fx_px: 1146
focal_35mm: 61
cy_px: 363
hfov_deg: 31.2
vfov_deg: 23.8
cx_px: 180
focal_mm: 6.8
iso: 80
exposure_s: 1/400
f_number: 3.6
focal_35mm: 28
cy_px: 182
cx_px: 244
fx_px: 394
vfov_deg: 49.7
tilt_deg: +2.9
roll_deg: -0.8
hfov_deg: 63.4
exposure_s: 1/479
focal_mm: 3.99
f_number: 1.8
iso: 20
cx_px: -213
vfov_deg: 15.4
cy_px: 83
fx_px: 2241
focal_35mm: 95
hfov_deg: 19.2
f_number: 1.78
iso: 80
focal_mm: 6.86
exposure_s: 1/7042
++++++++++++++++++++
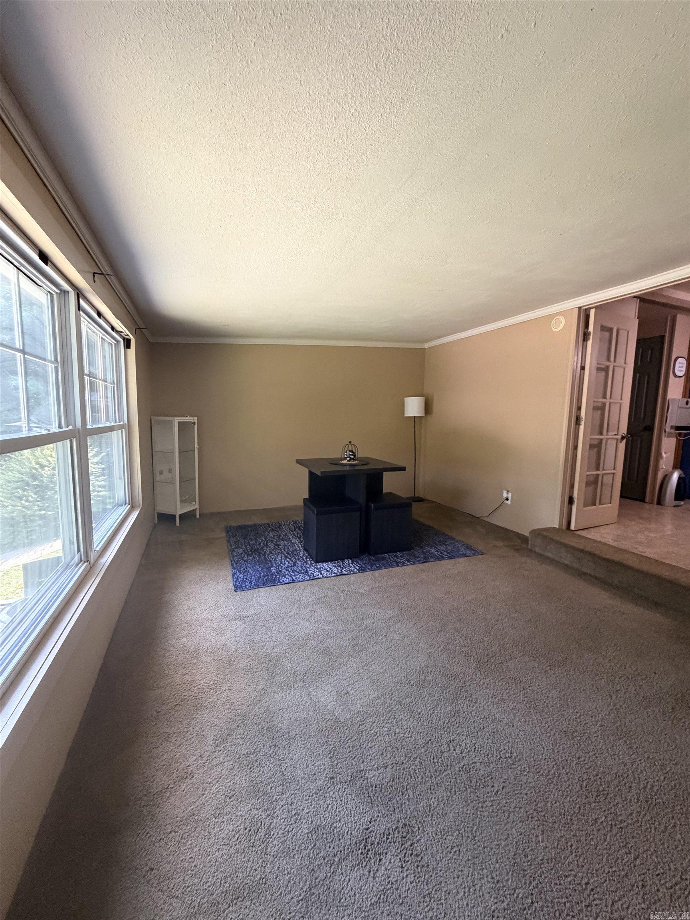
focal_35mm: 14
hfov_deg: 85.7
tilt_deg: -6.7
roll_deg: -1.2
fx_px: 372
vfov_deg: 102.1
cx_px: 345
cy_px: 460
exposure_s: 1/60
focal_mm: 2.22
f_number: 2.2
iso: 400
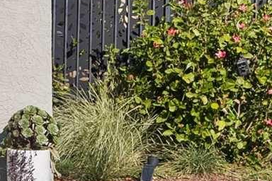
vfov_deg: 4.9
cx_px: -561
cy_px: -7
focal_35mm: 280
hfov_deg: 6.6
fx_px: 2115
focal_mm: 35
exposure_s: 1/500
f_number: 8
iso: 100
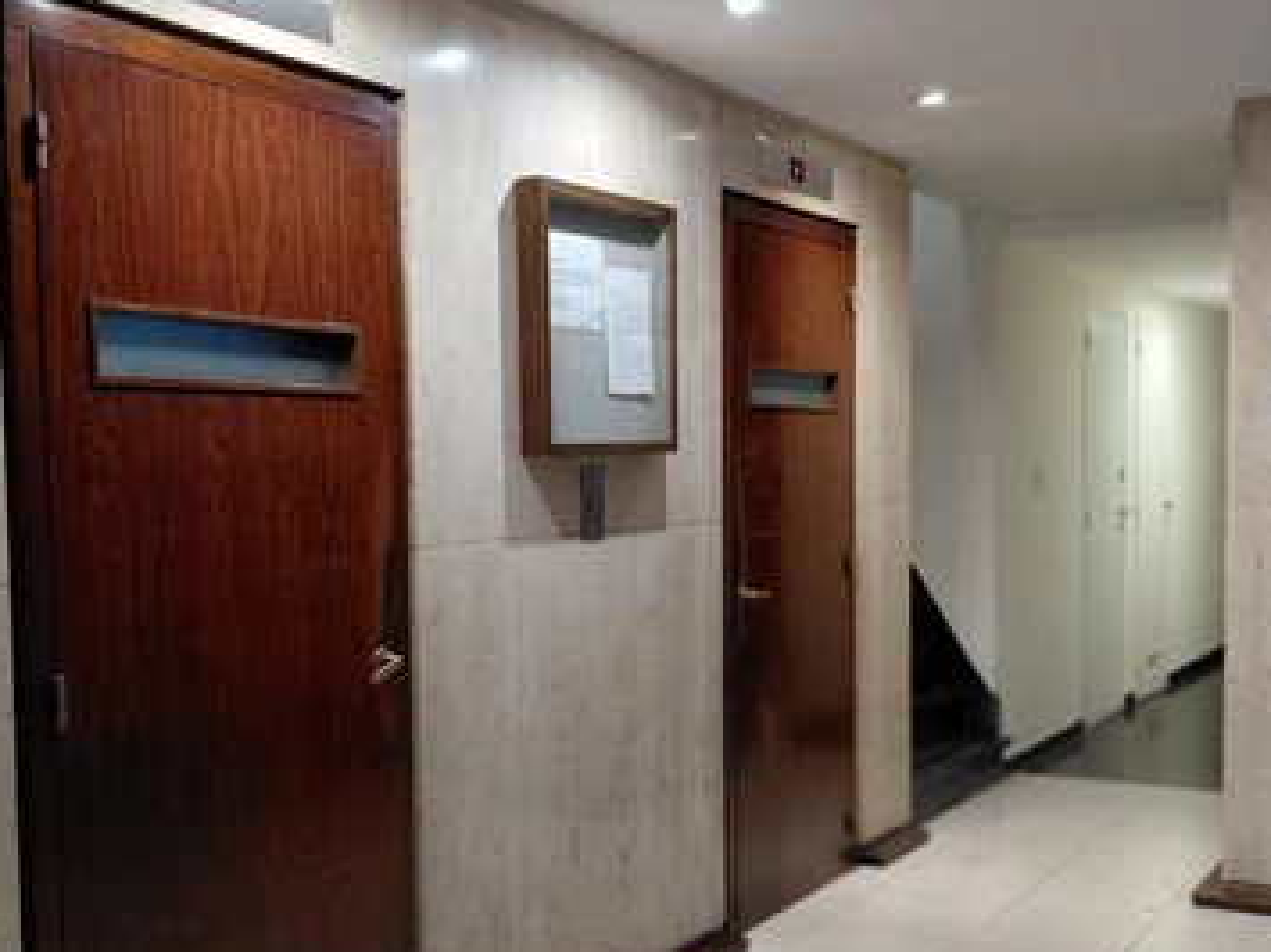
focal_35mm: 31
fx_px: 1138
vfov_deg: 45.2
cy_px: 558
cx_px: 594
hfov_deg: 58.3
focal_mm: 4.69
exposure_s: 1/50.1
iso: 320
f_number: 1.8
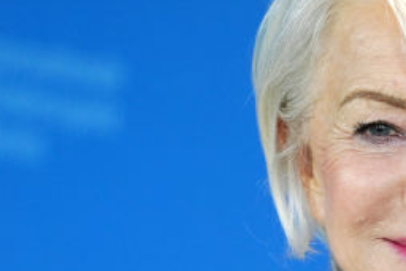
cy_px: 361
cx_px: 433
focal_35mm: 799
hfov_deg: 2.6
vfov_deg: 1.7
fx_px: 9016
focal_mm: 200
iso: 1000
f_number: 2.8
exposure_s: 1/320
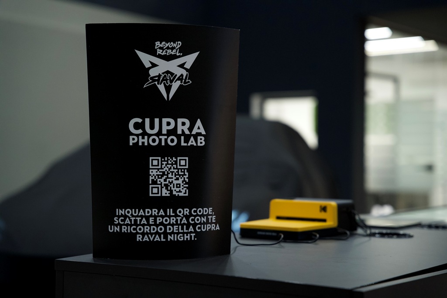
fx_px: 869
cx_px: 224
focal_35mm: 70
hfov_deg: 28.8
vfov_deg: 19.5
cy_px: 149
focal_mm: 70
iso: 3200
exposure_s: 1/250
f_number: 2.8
++++++++++++++++++++
[WHAT TO PRODUCE]
Please, from the material above, copy only the lines from the line with "exposure_s: 1/479" up to and including the line with "exposure_s: 1/7042", exactly as written.

[FINISHED TASK]
exposure_s: 1/479
focal_mm: 3.99
f_number: 1.8
iso: 20
cx_px: -213
vfov_deg: 15.4
cy_px: 83
fx_px: 2241
focal_35mm: 95
hfov_deg: 19.2
f_number: 1.78
iso: 80
focal_mm: 6.86
exposure_s: 1/7042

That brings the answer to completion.